- PROVIDED PASSAGE:
——
- Conference: Independent
- Record: 4–4–1
- Head coach: Harold Davis (2nd season);
- Home stadium: Peabody Stadium

= 1929 Santa Barbara State Roadrunners football team =

American college football season

The 1929 Santa Barbara State Roadrunners football team represented Santa Barbara State during the 1929 college football season.

Santa Barbara State competed as an Independent in 1929 and 1930. They had been a member of the California Coast Conference (CCC) from 1927 to 1928, but that conference disbanded after the 1928 season. The 1929 Roadrunners were led by second-year head coach Harold Davis and played home games at Peabody Stadium in Santa Barbara, California. They finished the season with a record of four wins, four losses and one tie (4–4–1). Overall, the team outscored its opponents 87–64 for the season.
——
- MATERIAL PROVIDED:

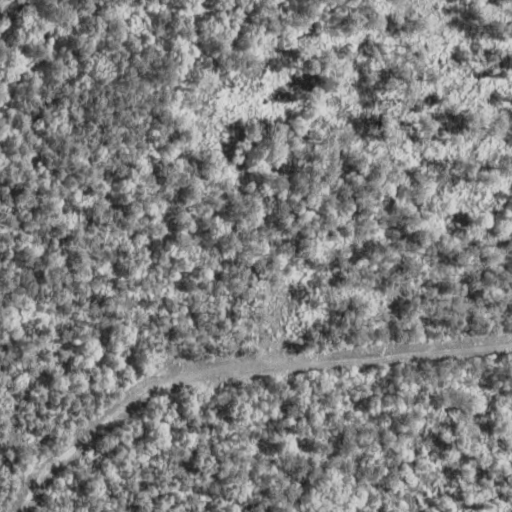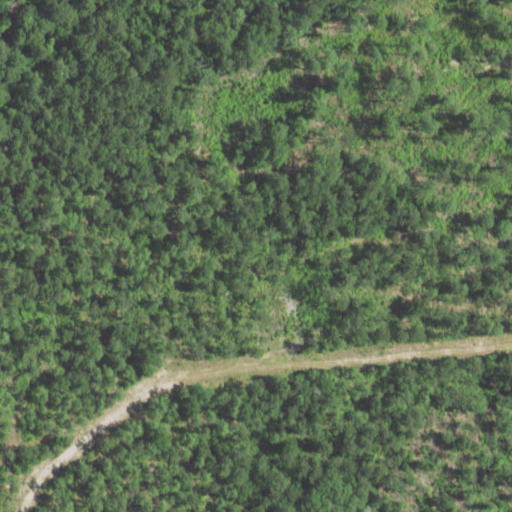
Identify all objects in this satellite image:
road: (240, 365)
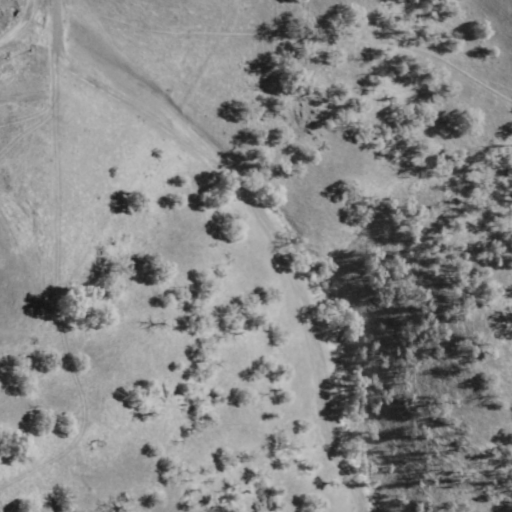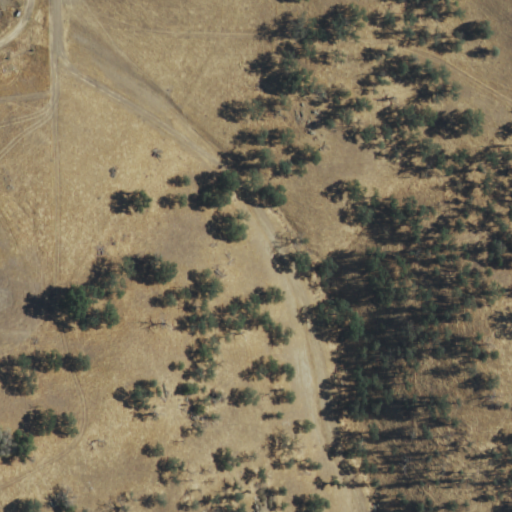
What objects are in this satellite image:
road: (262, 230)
——
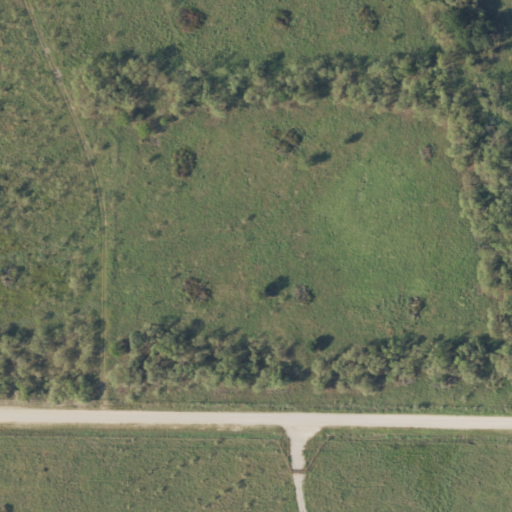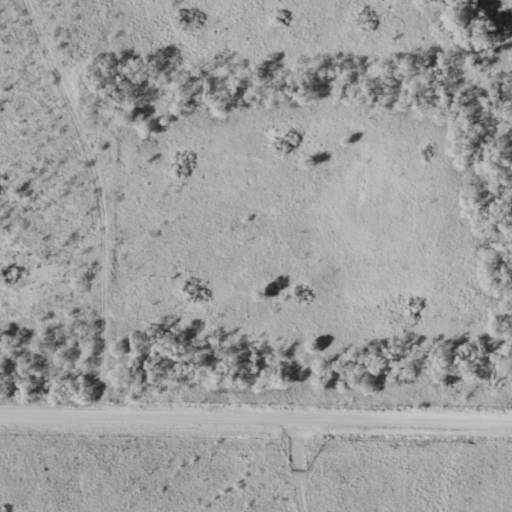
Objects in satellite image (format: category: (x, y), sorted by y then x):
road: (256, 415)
——
- TO-DO LIST:
#1 Copy out the entire passage about the 1929 Santa Barbara State football team, word for word.
#2 In the rows, begin at the line that has "Objects in satellite" and stop after the line that has "road: (256, 415)". Reproduce only those lines with "sorted" swapped for "ordered" and nothing else altered.
The rows bear no relation to the passage about the 1929 Santa Barbara State football team.

- OUTPUTS IN ORDER:
#1
- Conference: Independent
- Record: 4–4–1
- Head coach: Harold Davis (2nd season);
- Home stadium: Peabody Stadium

= 1929 Santa Barbara State Roadrunners football team =

American college football season

The 1929 Santa Barbara State Roadrunners football team represented Santa Barbara State during the 1929 college football season.

Santa Barbara State competed as an Independent in 1929 and 1930. They had been a member of the California Coast Conference (CCC) from 1927 to 1928, but that conference disbanded after the 1928 season. The 1929 Roadrunners were led by second-year head coach Harold Davis and played home games at Peabody Stadium in Santa Barbara, California. They finished the season with a record of four wins, four losses and one tie (4–4–1). Overall, the team outscored its opponents 87–64 for the season.

#2
Objects in satellite image (format: category: (x, y), ordered by y then x):
road: (256, 415)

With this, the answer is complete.